> **TRY IT**
Which lines of the entries contain the string "paragrahvi"? Please find them and copy them.

------

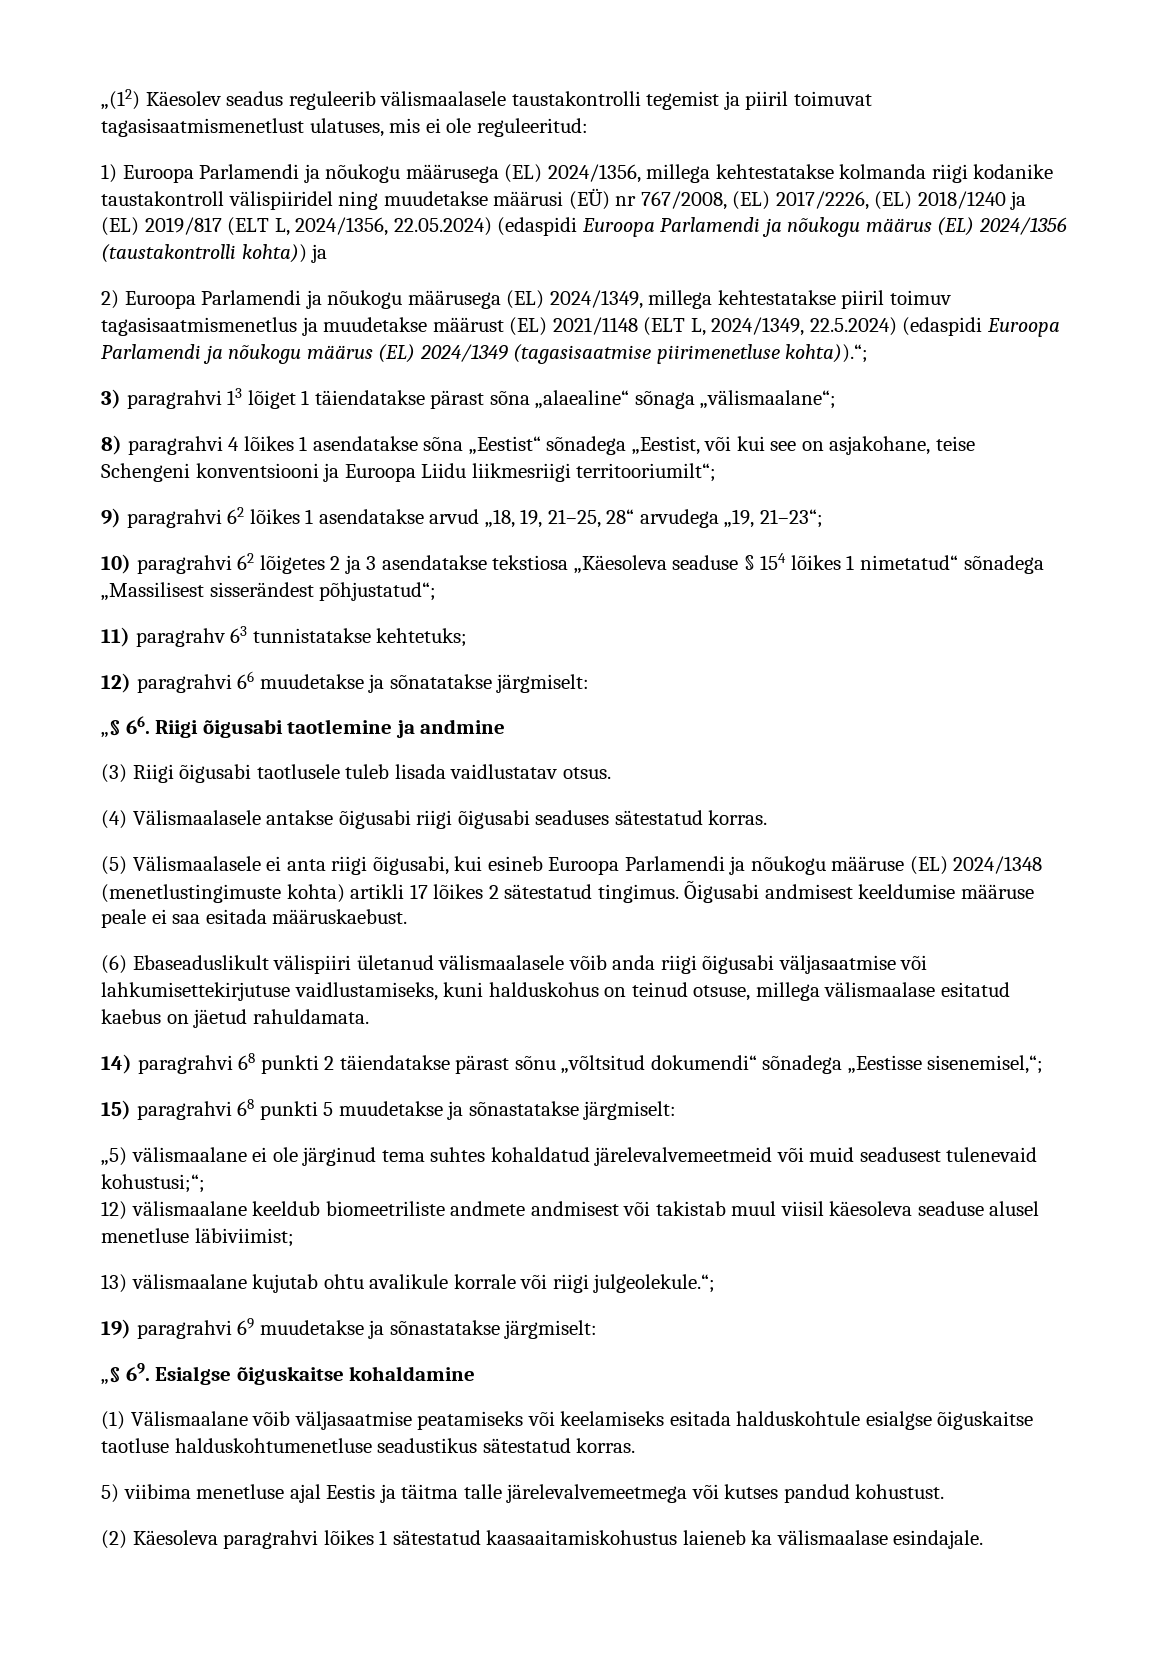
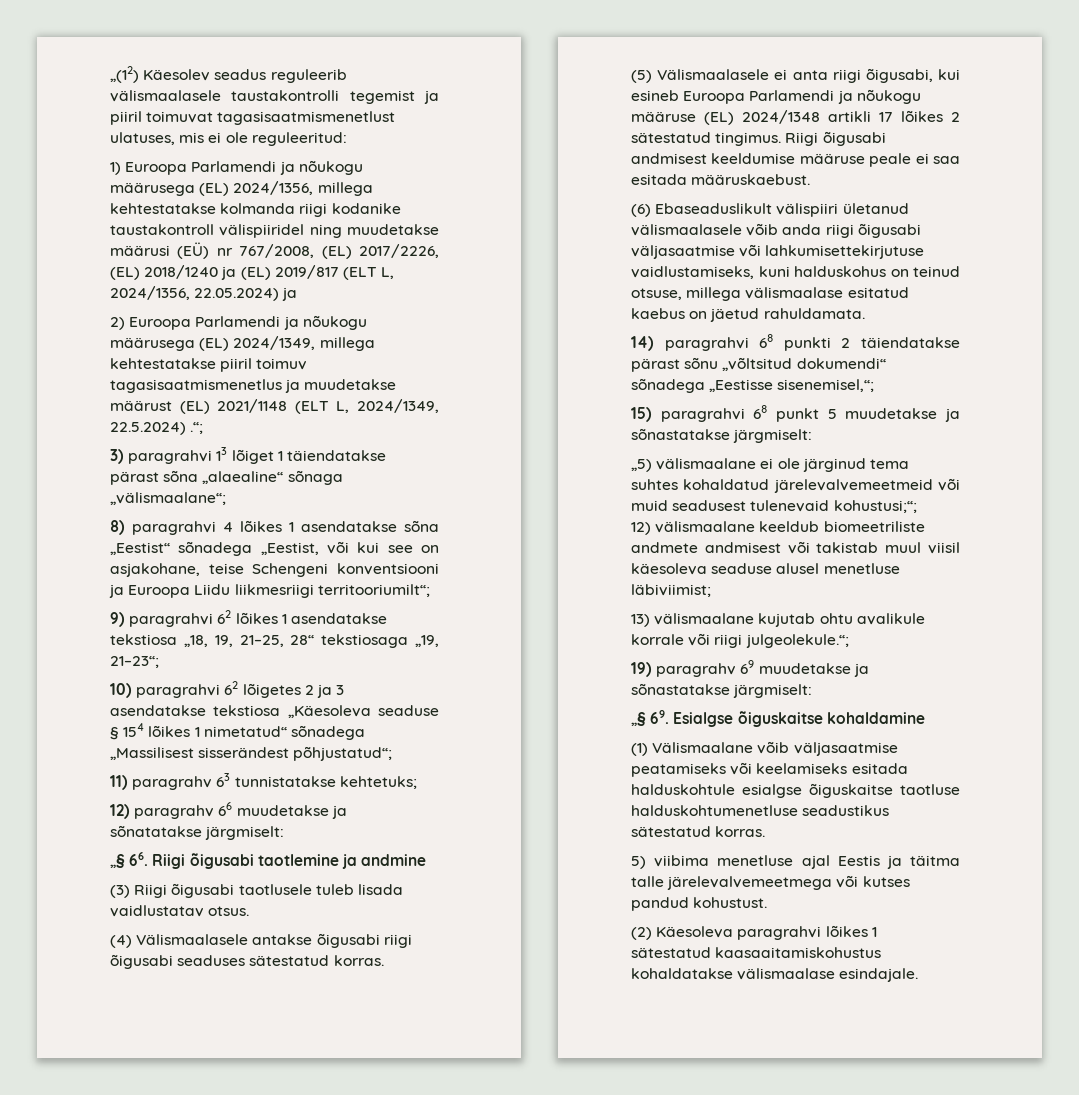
[497,217,1067,237] [101,244,307,263] (edaspidi Euroopa Parlamendi ja nõukogu määrus (EL) 2024/1356 (taustakontrolli kohta)) -> (280, 294) none
[902,317,1060,337] [101,344,869,364] (edaspidi Euroopa Parlamendi ja nõukogu määrus (EL) 2024/1349 (tagasisaatmise piirimenetluse kohta)).“; -> [190,422,204,434] .“;
[429,509,480,524] arvud -> [110,634,177,645] tekstiosa
[639,509,719,528] arvudega -> [321,634,409,648] tekstiosaga
[136,674,232,693] paragrahvi -> [134,805,215,819] paragrahv
[101,884,345,903] (menetlustingimuste kohta) -> (820, 117) none
[684,880,760,903] Õigusabi -> [785,131,886,146] Riigi õigusabi
[259,1101,318,1120] punkti -> [776,408,819,422] punkt
[136,1320,232,1339] paragrahvi -> [656,663,737,677] paragrahv
[682,1530,773,1545] laieneb ka -> [631,968,733,979] kohaldatakse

------

> **SOLUTION FOR THIS PROBLEM**
[136,674,232,693] paragrahvi -> [134,805,215,819] paragrahv
[136,1320,232,1339] paragrahvi -> [656,663,737,677] paragrahv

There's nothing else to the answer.